◆ Your assignment ◆
For this exercise, transcribe all the records below exactly.

◆ Task input ◆
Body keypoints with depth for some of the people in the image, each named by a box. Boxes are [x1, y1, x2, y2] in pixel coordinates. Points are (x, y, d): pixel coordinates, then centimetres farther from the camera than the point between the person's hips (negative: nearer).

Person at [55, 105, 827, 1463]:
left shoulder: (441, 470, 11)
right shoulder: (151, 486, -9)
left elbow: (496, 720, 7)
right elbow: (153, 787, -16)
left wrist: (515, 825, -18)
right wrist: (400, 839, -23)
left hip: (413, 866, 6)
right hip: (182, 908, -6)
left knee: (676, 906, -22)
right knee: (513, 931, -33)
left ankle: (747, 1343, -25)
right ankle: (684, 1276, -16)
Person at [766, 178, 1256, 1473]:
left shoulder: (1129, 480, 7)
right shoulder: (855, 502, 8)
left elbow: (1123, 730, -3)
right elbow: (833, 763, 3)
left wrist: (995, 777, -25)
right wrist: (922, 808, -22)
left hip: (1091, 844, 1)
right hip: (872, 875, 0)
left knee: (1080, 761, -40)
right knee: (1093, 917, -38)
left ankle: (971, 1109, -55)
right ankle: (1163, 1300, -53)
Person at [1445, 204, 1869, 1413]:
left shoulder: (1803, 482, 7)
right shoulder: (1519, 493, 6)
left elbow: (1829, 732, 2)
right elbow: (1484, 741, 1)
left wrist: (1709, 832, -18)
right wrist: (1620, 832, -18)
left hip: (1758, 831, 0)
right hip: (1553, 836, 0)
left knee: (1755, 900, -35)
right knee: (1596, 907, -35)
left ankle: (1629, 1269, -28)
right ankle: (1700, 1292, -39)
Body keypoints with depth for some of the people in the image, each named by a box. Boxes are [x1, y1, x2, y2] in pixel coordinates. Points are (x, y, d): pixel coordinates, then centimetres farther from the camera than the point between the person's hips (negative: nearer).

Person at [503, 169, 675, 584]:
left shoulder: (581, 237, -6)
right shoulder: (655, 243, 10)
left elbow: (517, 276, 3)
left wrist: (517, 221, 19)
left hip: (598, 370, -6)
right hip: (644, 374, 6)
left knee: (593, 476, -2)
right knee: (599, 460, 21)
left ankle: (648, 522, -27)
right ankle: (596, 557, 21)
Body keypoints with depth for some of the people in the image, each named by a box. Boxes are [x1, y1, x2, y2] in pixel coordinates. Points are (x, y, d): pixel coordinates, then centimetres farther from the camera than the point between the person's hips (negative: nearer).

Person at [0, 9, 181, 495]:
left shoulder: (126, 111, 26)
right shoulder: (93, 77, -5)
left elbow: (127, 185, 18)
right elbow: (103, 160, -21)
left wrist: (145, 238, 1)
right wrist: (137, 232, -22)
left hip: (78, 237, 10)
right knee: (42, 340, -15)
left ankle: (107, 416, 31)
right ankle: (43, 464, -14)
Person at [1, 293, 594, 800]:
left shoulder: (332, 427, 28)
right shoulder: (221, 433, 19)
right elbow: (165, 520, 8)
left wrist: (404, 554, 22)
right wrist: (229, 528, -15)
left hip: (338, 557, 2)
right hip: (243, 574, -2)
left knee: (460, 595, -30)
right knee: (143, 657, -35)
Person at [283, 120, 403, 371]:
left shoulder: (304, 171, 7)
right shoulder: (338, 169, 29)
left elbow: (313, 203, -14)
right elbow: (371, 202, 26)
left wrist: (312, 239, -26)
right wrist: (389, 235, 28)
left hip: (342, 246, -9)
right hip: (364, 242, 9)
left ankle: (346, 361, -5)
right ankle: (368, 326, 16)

◆ Answer box ◆
Body keypoints with depth for some of the people in the image, each named by a box. Boxes are [x1, y1, x2, y2] in pixel coordinates. Points are (x, y, d): pixel coordinates, then centimetres farther from the camera than the point between the person's hips (negative: nearer).

Person at [55, 105, 827, 1463]:
left shoulder: (441, 470, 11)
right shoulder: (151, 486, -9)
left elbow: (496, 720, 7)
right elbow: (153, 787, -16)
left wrist: (515, 825, -18)
right wrist: (400, 839, -23)
left hip: (413, 866, 6)
right hip: (182, 908, -6)
left knee: (676, 906, -22)
right knee: (513, 931, -33)
left ankle: (747, 1343, -25)
right ankle: (684, 1276, -16)
Person at [766, 178, 1256, 1473]:
left shoulder: (1129, 480, 7)
right shoulder: (855, 502, 8)
left elbow: (1123, 730, -3)
right elbow: (833, 763, 3)
left wrist: (995, 777, -25)
right wrist: (922, 808, -22)
left hip: (1091, 844, 1)
right hip: (872, 875, 0)
left knee: (1080, 761, -40)
right knee: (1093, 917, -38)
left ankle: (971, 1109, -55)
right ankle: (1163, 1300, -53)
Person at [1445, 204, 1869, 1413]:
left shoulder: (1803, 482, 7)
right shoulder: (1519, 493, 6)
left elbow: (1829, 732, 2)
right elbow: (1484, 741, 1)
left wrist: (1709, 832, -18)
right wrist: (1620, 832, -18)
left hip: (1758, 831, 0)
right hip: (1553, 836, 0)
left knee: (1755, 900, -35)
right knee: (1596, 907, -35)
left ankle: (1629, 1269, -28)
right ankle: (1700, 1292, -39)
Body keypoints with depth for some of the people in the image, each named by a box. Boxes are [x1, y1, x2, y2] in pixel coordinates. Points are (x, y, d): pixel coordinates, then centimetres farther from the camera than the point between the person's hips (negative: nearer).

Person at [503, 169, 675, 584]:
left shoulder: (581, 237, -6)
right shoulder: (655, 243, 10)
left elbow: (517, 276, 3)
left wrist: (517, 221, 19)
left hip: (598, 370, -6)
right hip: (644, 374, 6)
left knee: (593, 476, -2)
right knee: (599, 460, 21)
left ankle: (648, 522, -27)
right ankle: (596, 557, 21)
Body keypoints with depth for some of the people in the image, each named by a box. Boxes are [x1, y1, x2, y2] in pixel coordinates. Points are (x, y, d): pixel coordinates, then centimetres farther from the camera than the point between the person's hips (negative: nearer).

Person at [0, 9, 181, 495]:
left shoulder: (126, 111, 26)
right shoulder: (93, 77, -5)
left elbow: (127, 185, 18)
right elbow: (103, 160, -21)
left wrist: (145, 238, 1)
right wrist: (137, 232, -22)
left hip: (78, 237, 10)
right knee: (42, 340, -15)
left ankle: (107, 416, 31)
right ankle: (43, 464, -14)
Person at [1, 293, 594, 800]:
left shoulder: (332, 427, 28)
right shoulder: (221, 433, 19)
right elbow: (165, 520, 8)
left wrist: (404, 554, 22)
right wrist: (229, 528, -15)
left hip: (338, 557, 2)
right hip: (243, 574, -2)
left knee: (460, 595, -30)
right knee: (143, 657, -35)
Person at [283, 120, 403, 371]:
left shoulder: (304, 171, 7)
right shoulder: (338, 169, 29)
left elbow: (313, 203, -14)
right elbow: (371, 202, 26)
left wrist: (312, 239, -26)
right wrist: (389, 235, 28)
left hip: (342, 246, -9)
right hip: (364, 242, 9)
left ankle: (346, 361, -5)
right ankle: (368, 326, 16)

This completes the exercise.